> _EXERCISE PROMPT_
What lines in the data hold the string "buổi"? Show them.

Stored items:
########
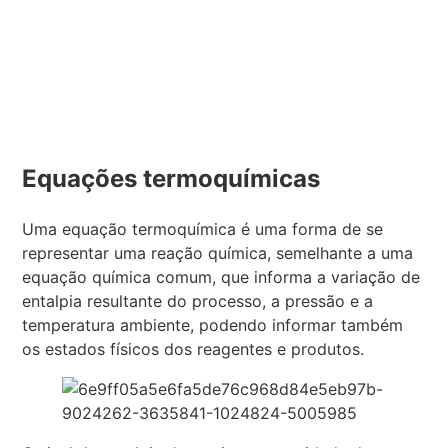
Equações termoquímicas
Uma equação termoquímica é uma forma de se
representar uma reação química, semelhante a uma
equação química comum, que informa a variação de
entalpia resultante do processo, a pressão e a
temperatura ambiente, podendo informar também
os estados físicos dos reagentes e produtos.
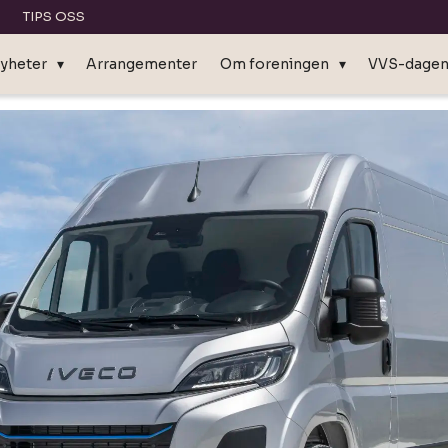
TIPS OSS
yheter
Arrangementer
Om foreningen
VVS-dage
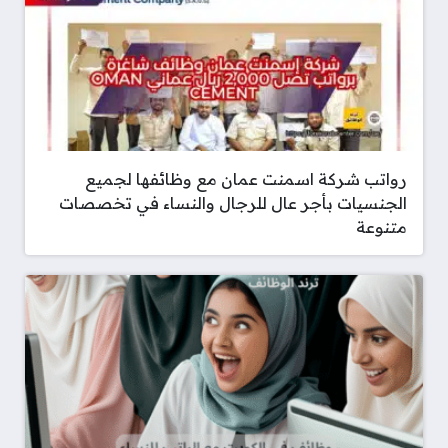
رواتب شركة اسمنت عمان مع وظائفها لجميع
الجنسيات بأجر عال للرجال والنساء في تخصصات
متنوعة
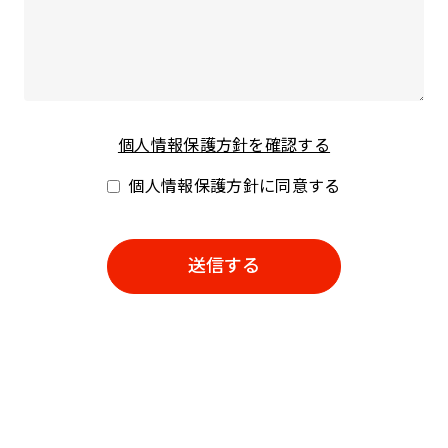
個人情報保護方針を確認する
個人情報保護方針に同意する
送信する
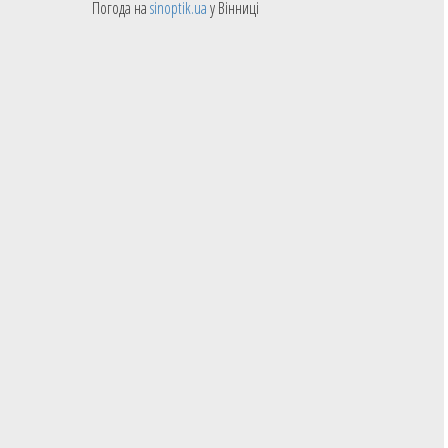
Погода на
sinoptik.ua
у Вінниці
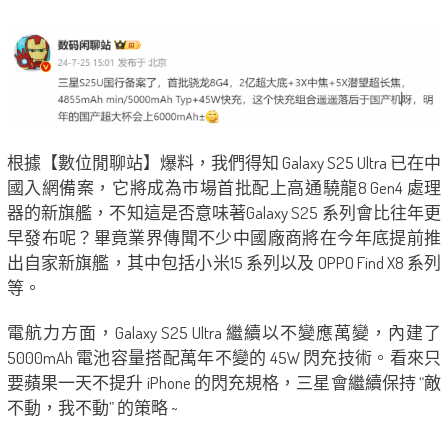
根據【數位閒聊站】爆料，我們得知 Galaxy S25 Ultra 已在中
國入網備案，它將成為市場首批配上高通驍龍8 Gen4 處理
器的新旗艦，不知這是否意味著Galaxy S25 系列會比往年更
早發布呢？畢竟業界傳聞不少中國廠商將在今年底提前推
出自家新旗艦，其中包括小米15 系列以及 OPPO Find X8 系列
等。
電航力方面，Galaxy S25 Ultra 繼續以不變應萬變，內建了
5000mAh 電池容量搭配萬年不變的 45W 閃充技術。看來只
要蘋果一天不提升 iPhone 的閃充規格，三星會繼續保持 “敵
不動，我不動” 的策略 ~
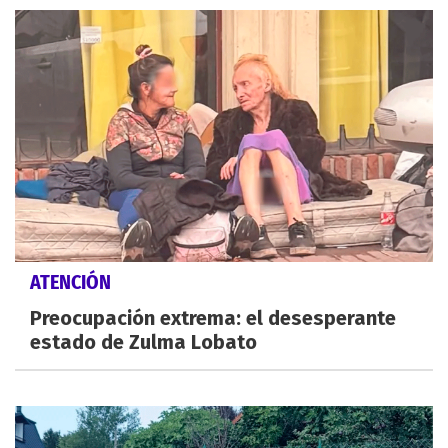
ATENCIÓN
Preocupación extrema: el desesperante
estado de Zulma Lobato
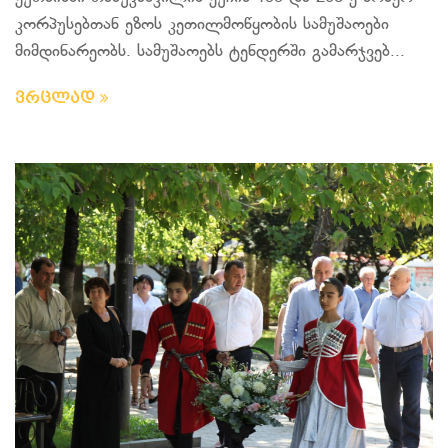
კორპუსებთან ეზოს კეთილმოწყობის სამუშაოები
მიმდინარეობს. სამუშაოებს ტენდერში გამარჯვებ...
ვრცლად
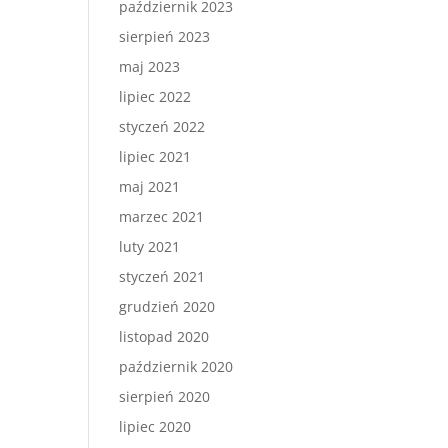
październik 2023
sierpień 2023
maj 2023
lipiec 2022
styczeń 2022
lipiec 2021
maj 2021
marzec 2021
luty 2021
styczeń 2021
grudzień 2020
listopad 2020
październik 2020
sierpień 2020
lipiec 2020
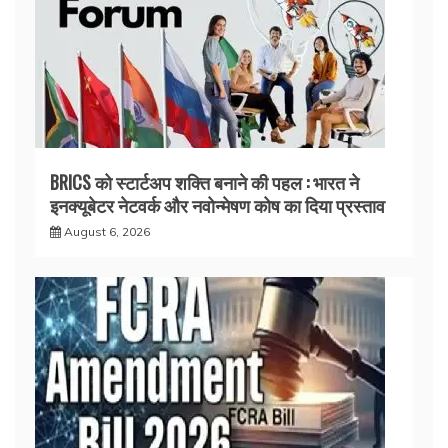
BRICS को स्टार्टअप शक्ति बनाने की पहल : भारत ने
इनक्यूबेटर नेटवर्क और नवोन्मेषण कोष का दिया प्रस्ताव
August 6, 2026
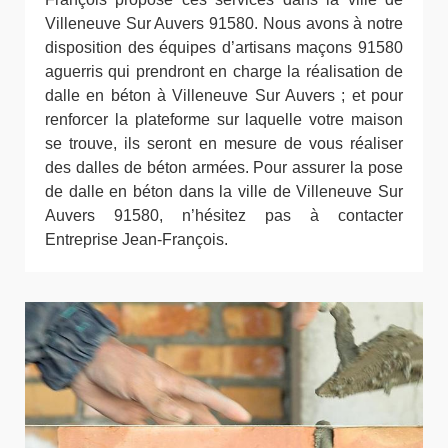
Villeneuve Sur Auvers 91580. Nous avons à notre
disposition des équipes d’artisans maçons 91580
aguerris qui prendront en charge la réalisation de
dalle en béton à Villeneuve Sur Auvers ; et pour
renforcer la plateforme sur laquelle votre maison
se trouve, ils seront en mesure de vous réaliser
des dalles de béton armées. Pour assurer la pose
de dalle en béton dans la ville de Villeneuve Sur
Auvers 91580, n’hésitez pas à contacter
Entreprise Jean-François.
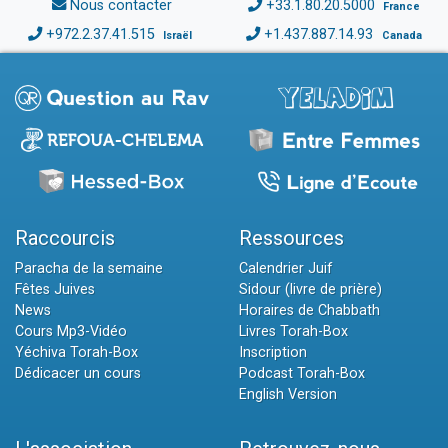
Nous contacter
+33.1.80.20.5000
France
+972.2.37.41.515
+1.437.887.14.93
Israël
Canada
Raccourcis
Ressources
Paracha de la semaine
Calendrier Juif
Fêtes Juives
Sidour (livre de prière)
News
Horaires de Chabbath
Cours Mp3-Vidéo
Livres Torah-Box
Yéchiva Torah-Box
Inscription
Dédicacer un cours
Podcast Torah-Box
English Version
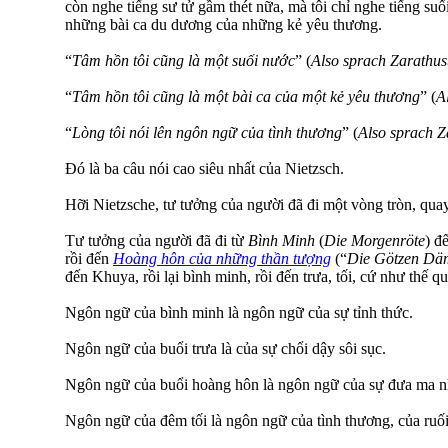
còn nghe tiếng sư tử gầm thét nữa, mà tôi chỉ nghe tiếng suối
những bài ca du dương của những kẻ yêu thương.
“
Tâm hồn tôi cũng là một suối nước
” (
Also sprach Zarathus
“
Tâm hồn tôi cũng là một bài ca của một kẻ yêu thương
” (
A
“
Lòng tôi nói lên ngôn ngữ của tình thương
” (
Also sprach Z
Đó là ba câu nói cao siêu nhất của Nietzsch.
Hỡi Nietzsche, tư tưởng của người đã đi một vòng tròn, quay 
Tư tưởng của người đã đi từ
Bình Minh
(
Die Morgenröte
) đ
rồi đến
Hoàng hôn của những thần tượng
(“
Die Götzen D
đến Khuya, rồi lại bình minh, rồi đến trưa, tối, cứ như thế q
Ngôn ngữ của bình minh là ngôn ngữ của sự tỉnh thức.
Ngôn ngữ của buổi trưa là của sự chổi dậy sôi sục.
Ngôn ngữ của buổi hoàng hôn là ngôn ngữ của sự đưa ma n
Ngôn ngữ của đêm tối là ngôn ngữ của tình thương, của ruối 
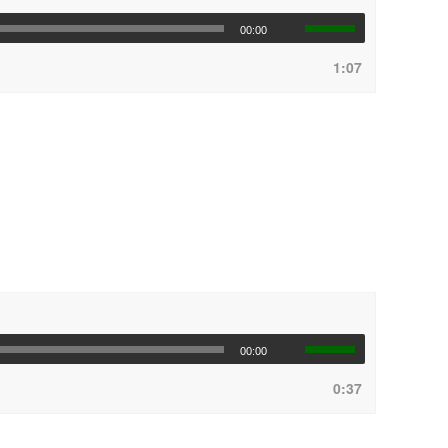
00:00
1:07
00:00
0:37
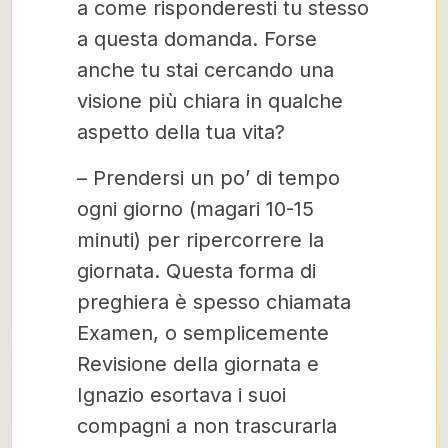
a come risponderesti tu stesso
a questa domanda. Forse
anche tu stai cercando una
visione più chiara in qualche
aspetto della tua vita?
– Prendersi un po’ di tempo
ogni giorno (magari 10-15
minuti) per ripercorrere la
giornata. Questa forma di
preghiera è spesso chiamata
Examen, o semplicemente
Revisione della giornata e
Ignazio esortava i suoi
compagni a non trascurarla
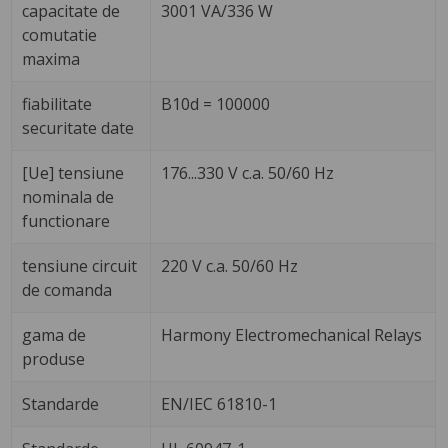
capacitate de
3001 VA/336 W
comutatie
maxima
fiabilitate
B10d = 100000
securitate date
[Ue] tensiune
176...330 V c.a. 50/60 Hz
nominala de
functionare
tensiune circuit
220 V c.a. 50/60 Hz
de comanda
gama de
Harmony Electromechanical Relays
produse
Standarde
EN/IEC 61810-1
########
> _PROBLEM SOLUTION_
Ngôn ngữ của buổi trưa là của sự chổi dậy sôi sục.
Ngôn ngữ của buổi hoàng hôn là ngôn ngữ của sự đưa ma n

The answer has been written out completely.